Nygaard James P Jr 4
4 · Core Scientific, Inc./tx · Filed Mar 19, 2026
Research Summary
AI-generated summary of this filing
Core Scientific (CORZ) CFO James P. Nygaard Jr. Sells 92,725 Shares
What Happened
- James P. Nygaard Jr., Chief Financial Officer of Core Scientific, had 92,725 shares disposed (withheld) on March 17, 2026 at $16.42 per share, totaling $1,522,545. This disposition reflects shares withheld to satisfy withholding tax obligations upon the vesting of restricted stock units (RSUs), i.e., a tax-withholding transaction rather than an open-market sale.
Key Details
- Transaction date: 2026-03-17; price: $16.42 per share; shares withheld/disposed: 92,725; aggregate value: $1,522,545.
- Shares owned after transaction: Not specified in the provided Form 4.
- Footnotes: F1 confirms shares were withheld to satisfy tax withholding on RSU vesting. F2 notes prior acquisitions of small lots of stock (3,555 and 336 shares) received in 2025 via in‑kind distributions exempt under Rule 16a‑9.
- Filing timeliness: Report filed on 2026-03-19 for a 2026-03-17 transaction — appears timely (within the Form 4 reporting window).
Context
- Withholding to cover taxes on vested RSUs is routine and does not necessarily indicate a decision to sell holdings in the open market; it’s an administrative disposition to satisfy tax obligations.

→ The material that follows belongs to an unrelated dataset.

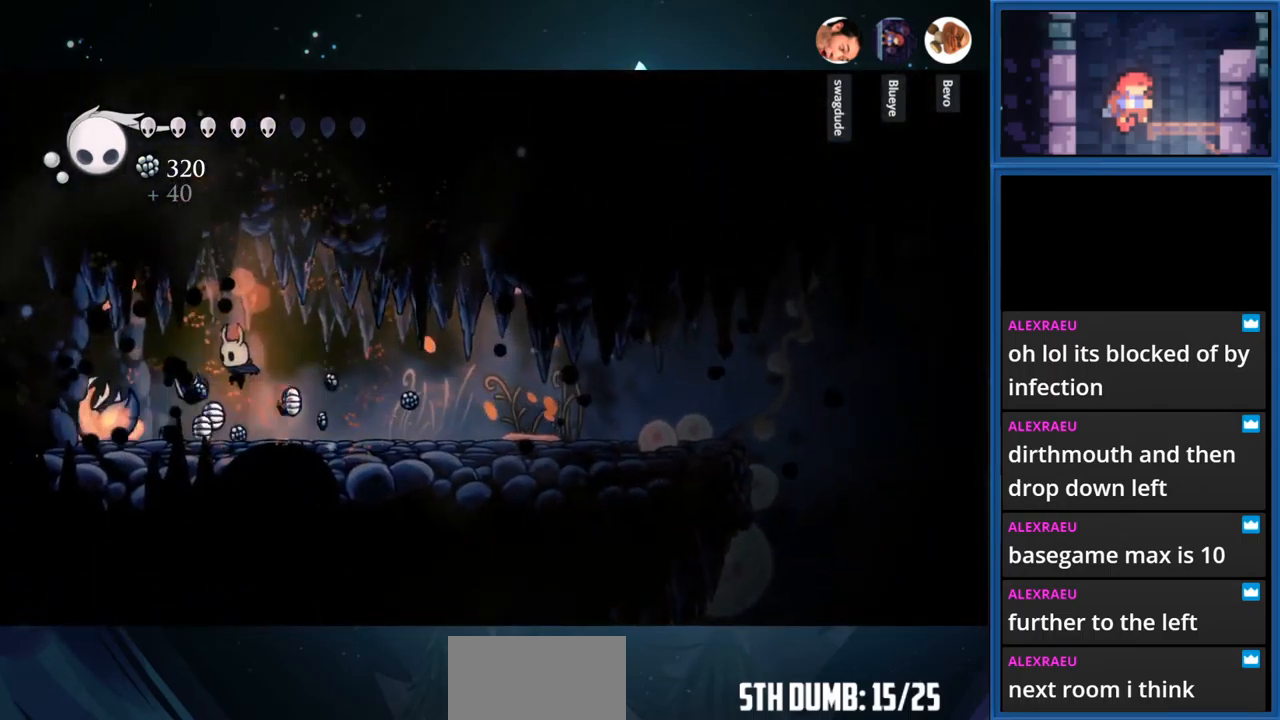
{"buttons": ["SQUARE", "DPAD_LEFT"], "right_stick": "center", "events": [[150, "SQUARE", "down"], [333, "SQUARE", "up"], [450, "SQUARE", "down"]]}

- This was not a market sale or purchase input by the insider; retail investors typically view withholding transactions as neutral for assessing insider sentiment.
Insider Transaction Report
Form 4
Nygaard James P Jr
EVP, Chief Financial Officer
Transactions
- Tax Payment
Common Stock
[F1][F2]2026-03-17$16.42/sh−92,725$1,522,545→ 928,928 total
Footnotes (2)
- [F1]Represents shares withheld to satisfy withholding tax obligations upon the vesting of restricted stock units.
- [F2]Reported amount reflects the acquisition of 3,555 shares of Common Stock and the acquisition of 336 shares of Common Stock that the Reporting Person received on July 17, 2025 and December 24, 2025, respectively, for no consideration in connection with in-kind distributions by XMS XPDI Sponsor Holdings LLC, which were exempt from Section 16 of the Securities Exchange Act of 1934, as amended (the "Exchange Act"), pursuant to Rule 16a-9 under the Exchange Act.